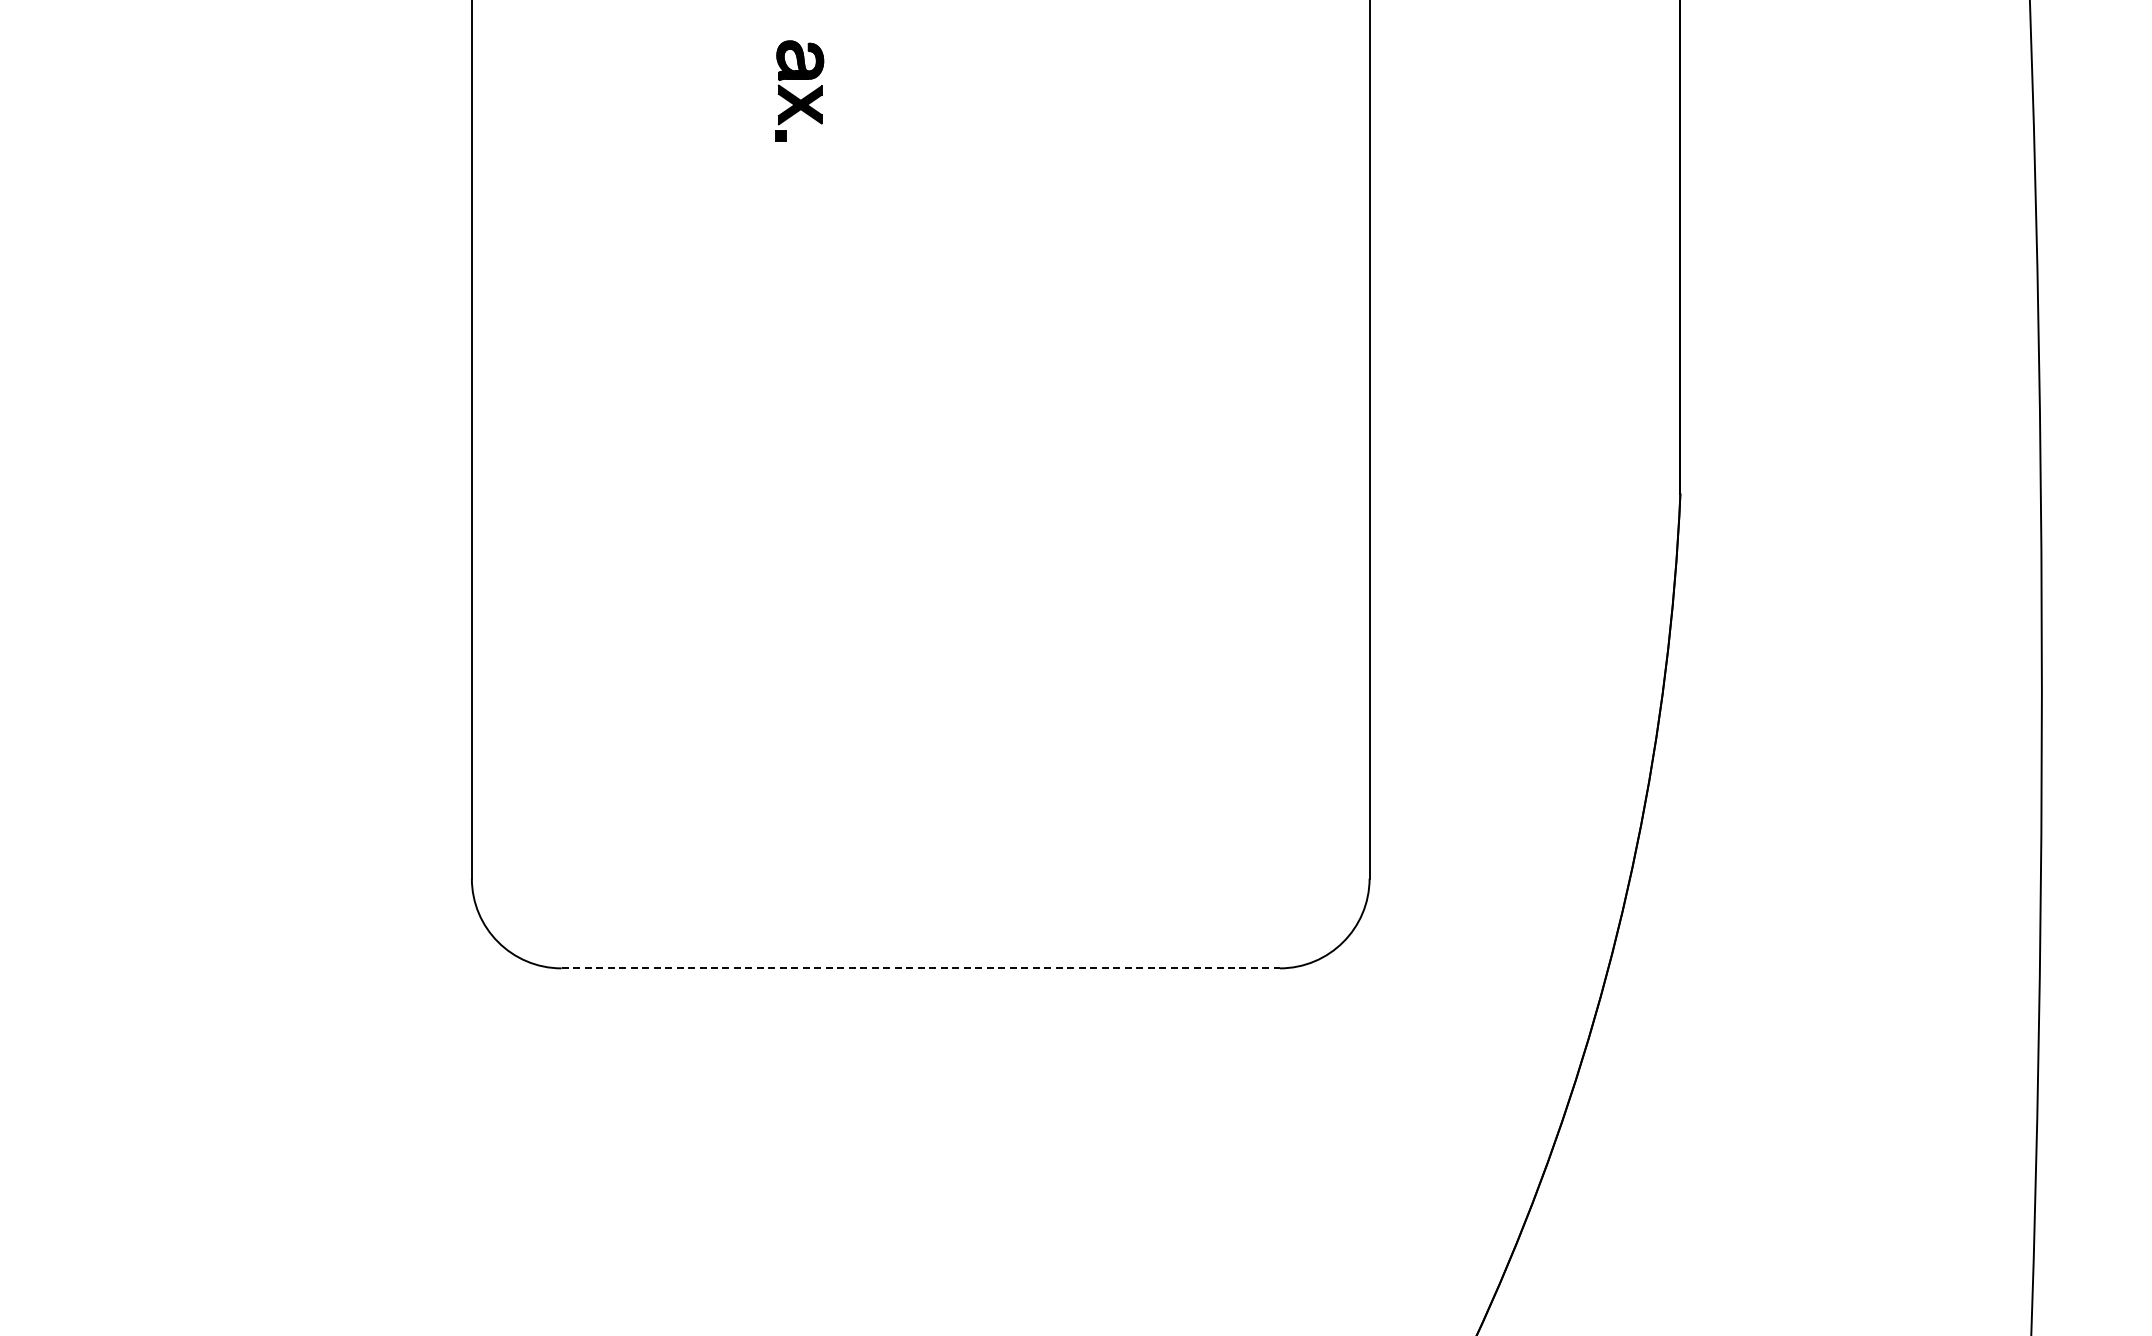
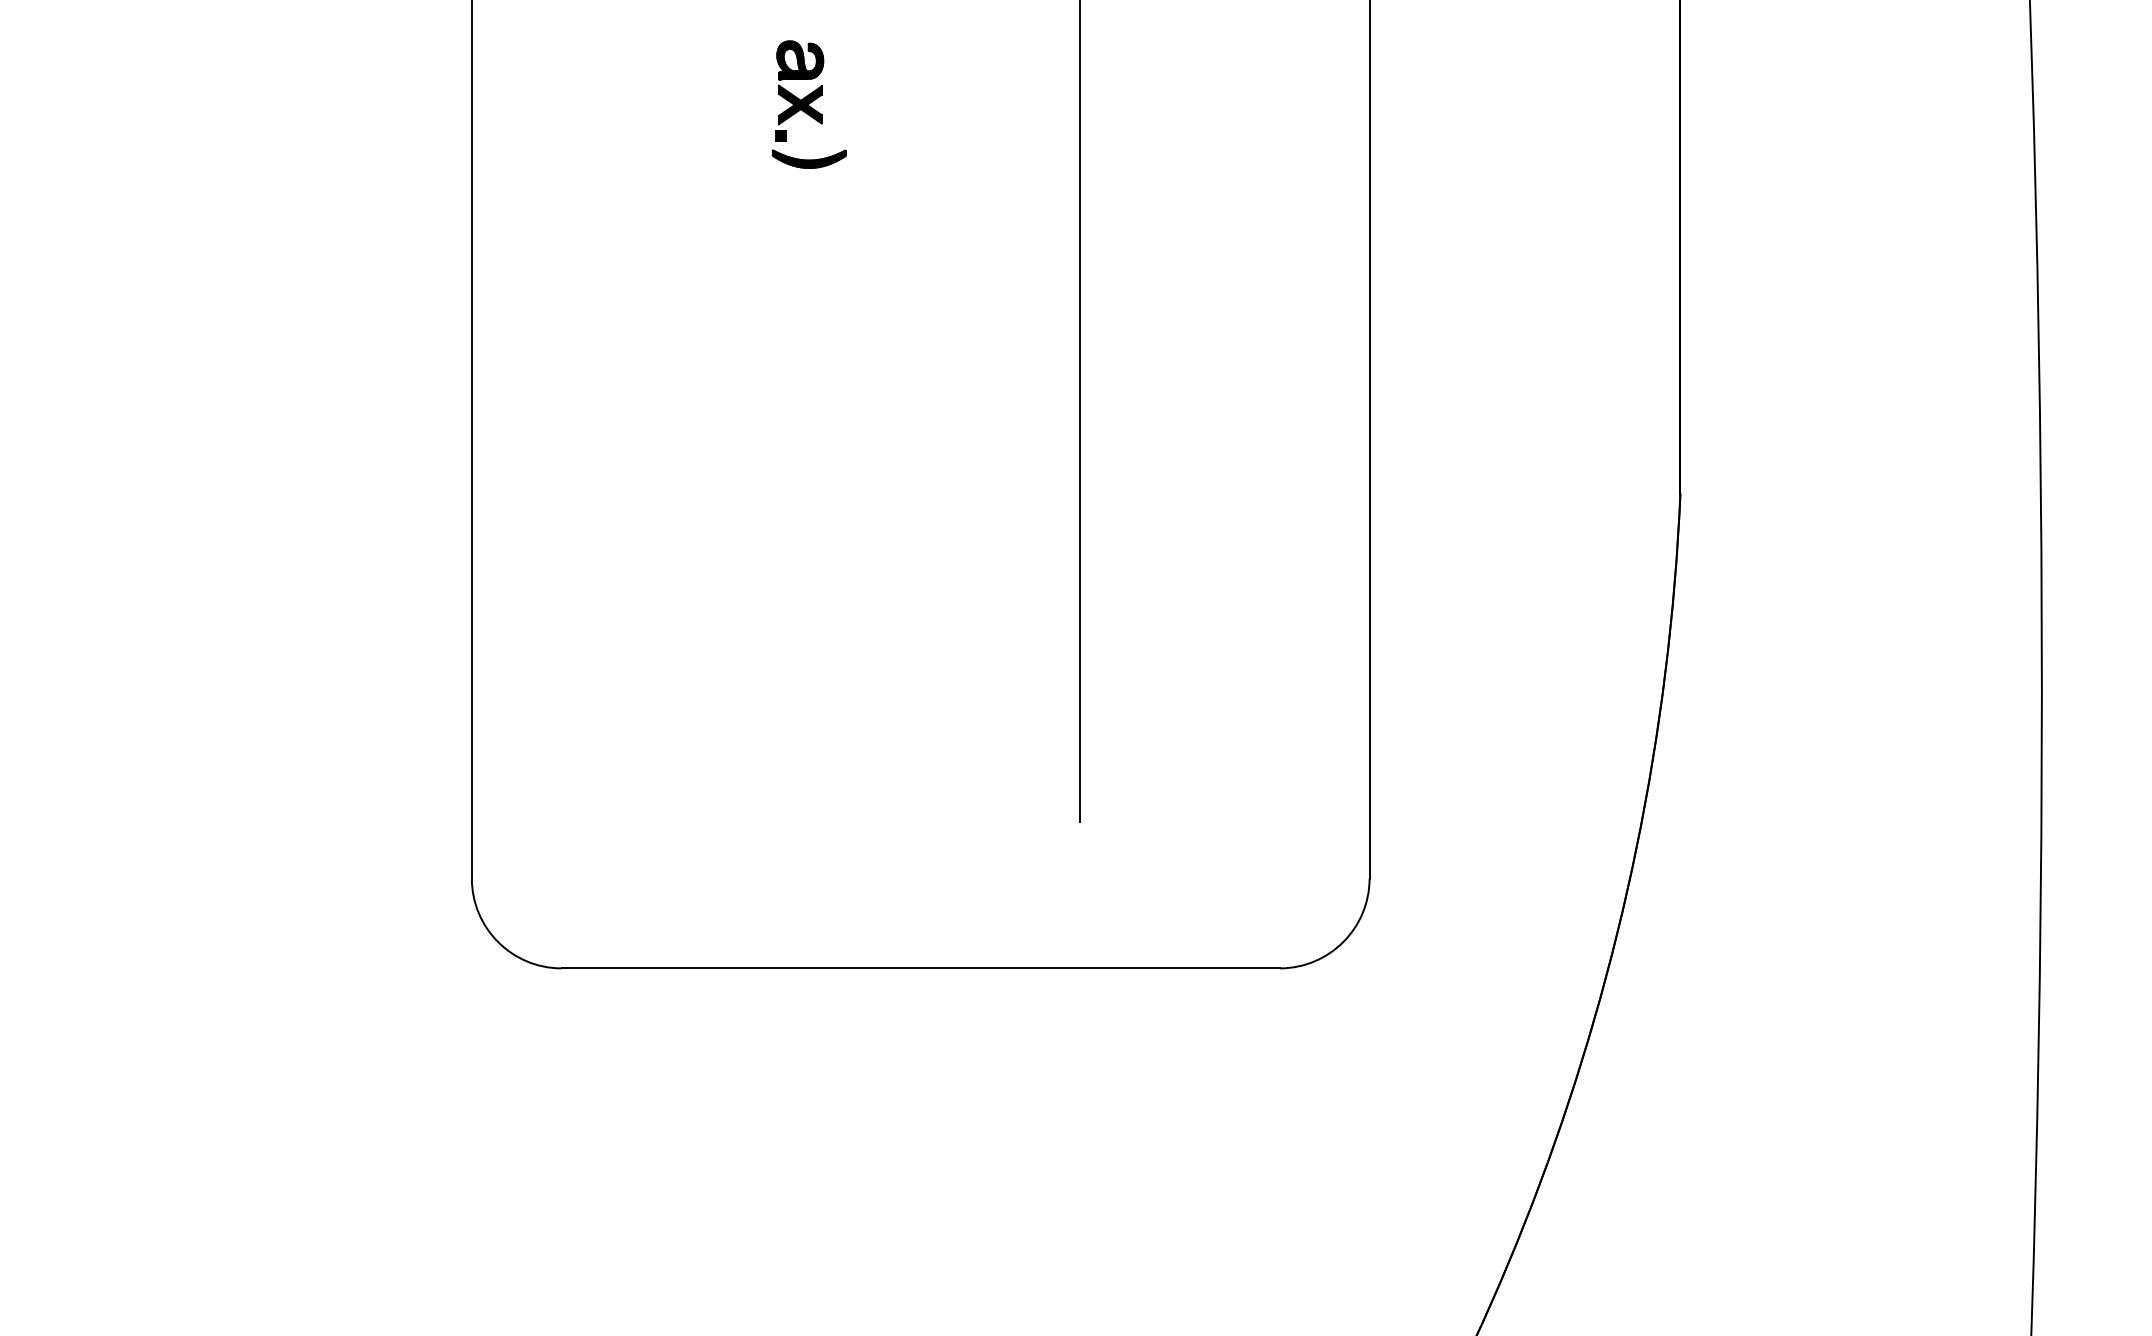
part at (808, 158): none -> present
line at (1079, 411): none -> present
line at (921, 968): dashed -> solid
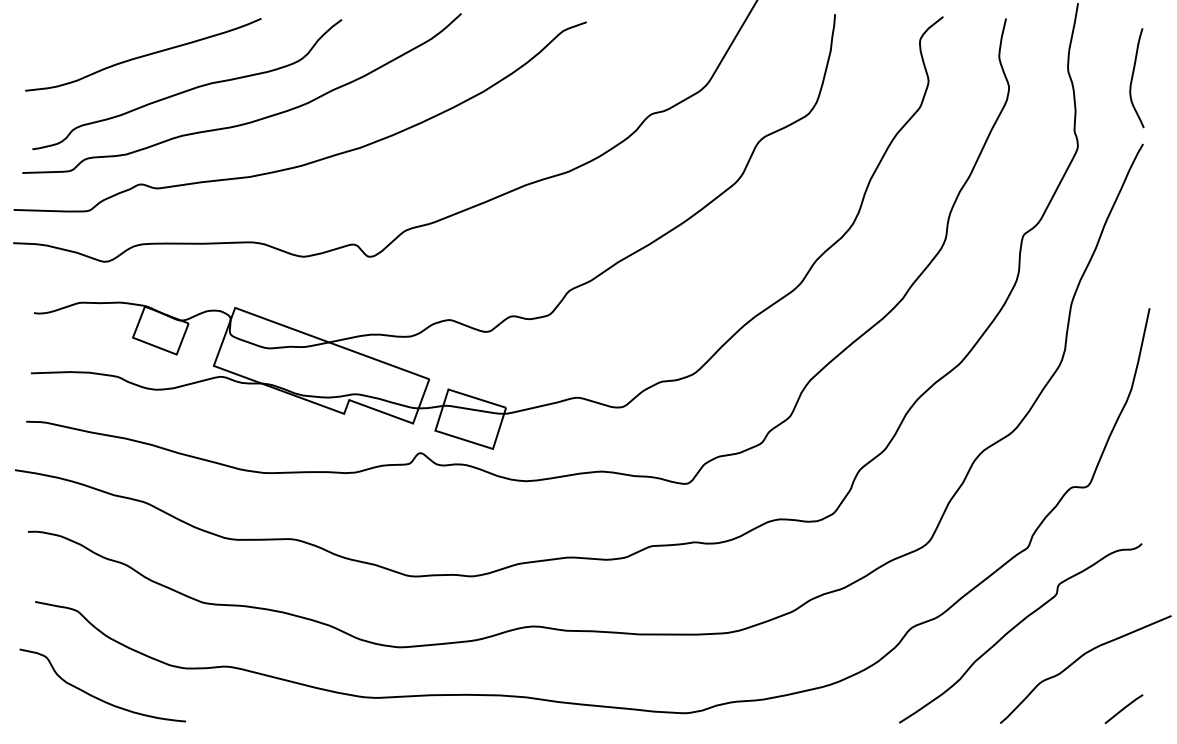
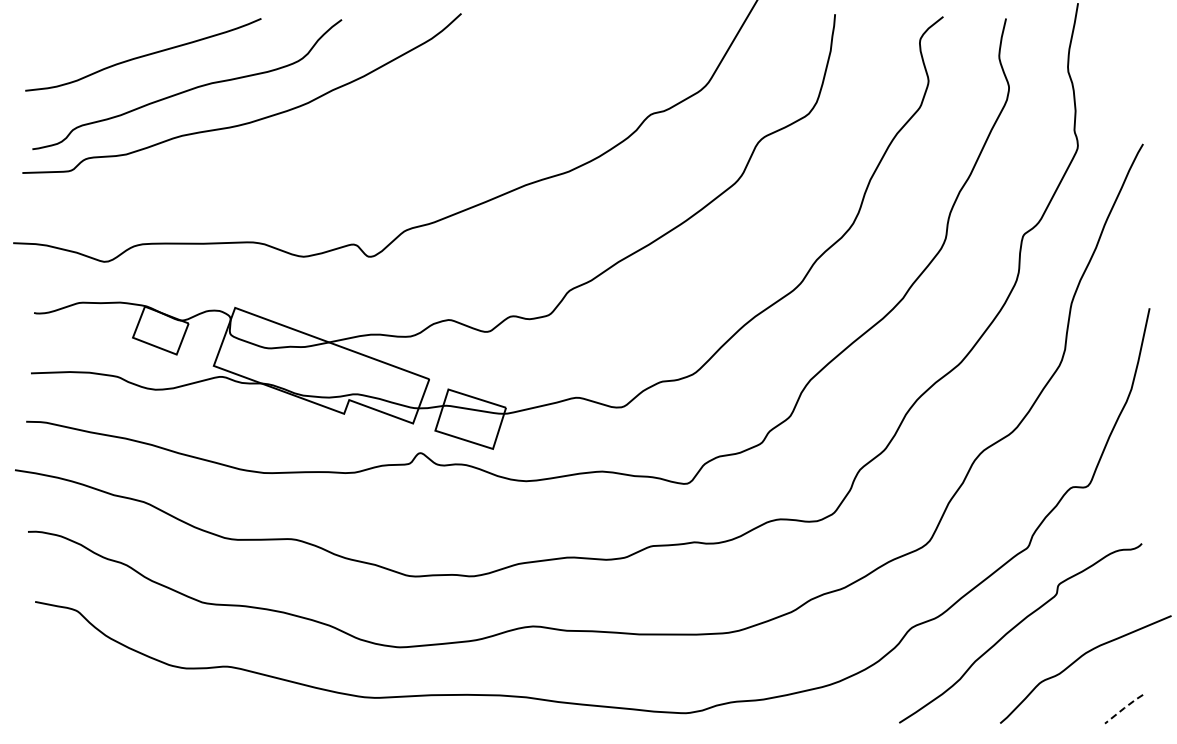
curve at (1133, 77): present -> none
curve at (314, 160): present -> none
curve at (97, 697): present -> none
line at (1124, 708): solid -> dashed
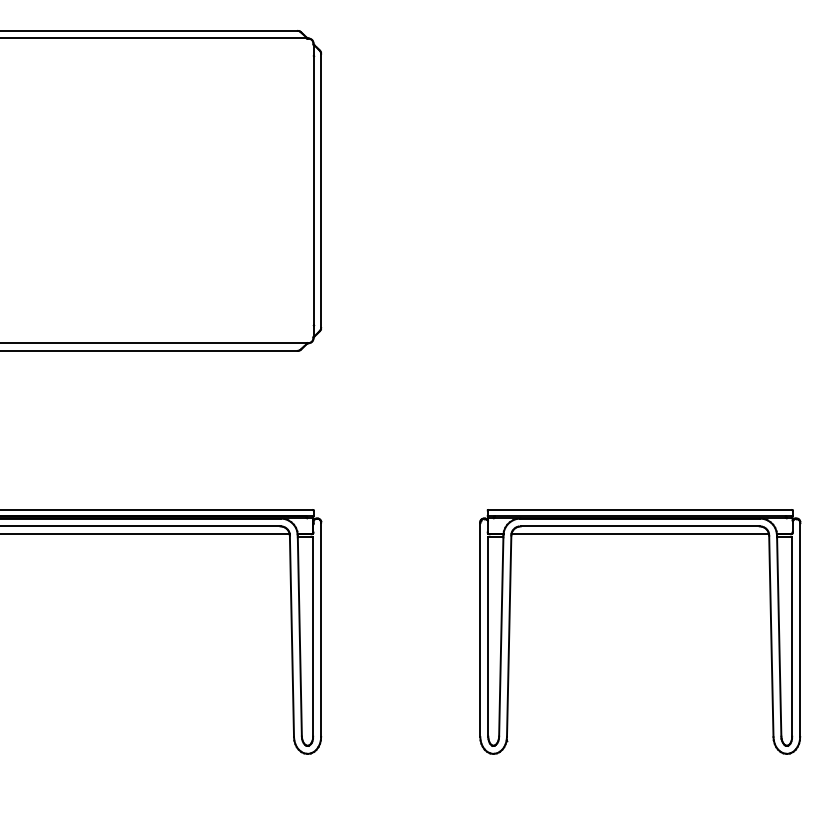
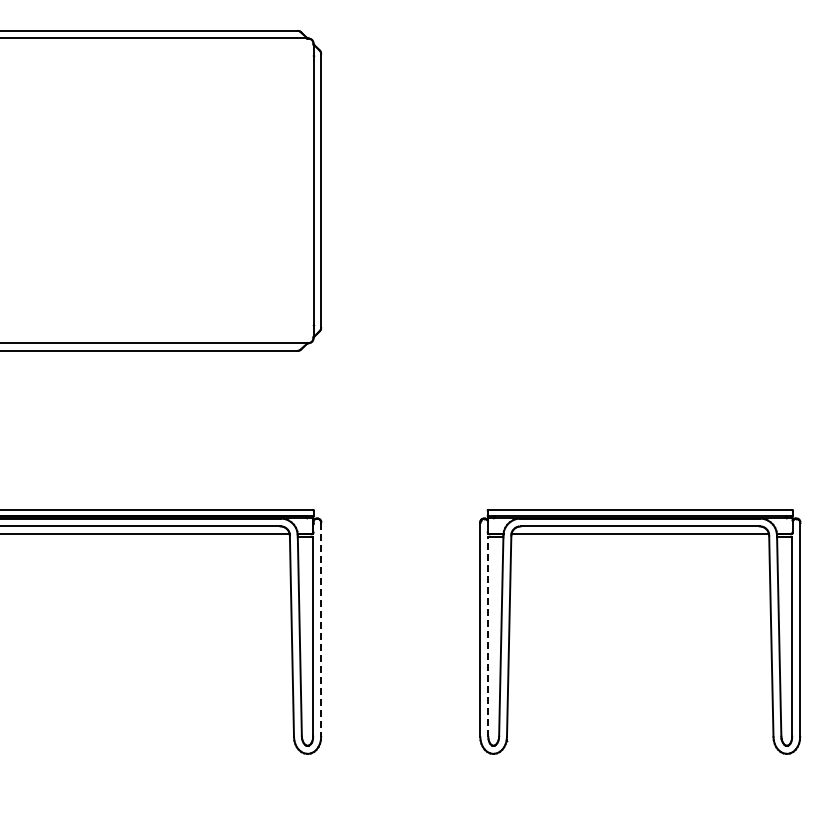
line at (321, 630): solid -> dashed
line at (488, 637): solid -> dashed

____

### What you need to do
Please convert the stretch from the line containing "line at (321, 630): solid -> dashed" through the end of the records into a Markdown table with the columns Row and Entry, leaving out blank lines.

### Solution to the problem
| Row | Entry |
|---|---|
| 1 | line at (321, 630): solid -> dashed |
| 2 | line at (488, 637): solid -> dashed |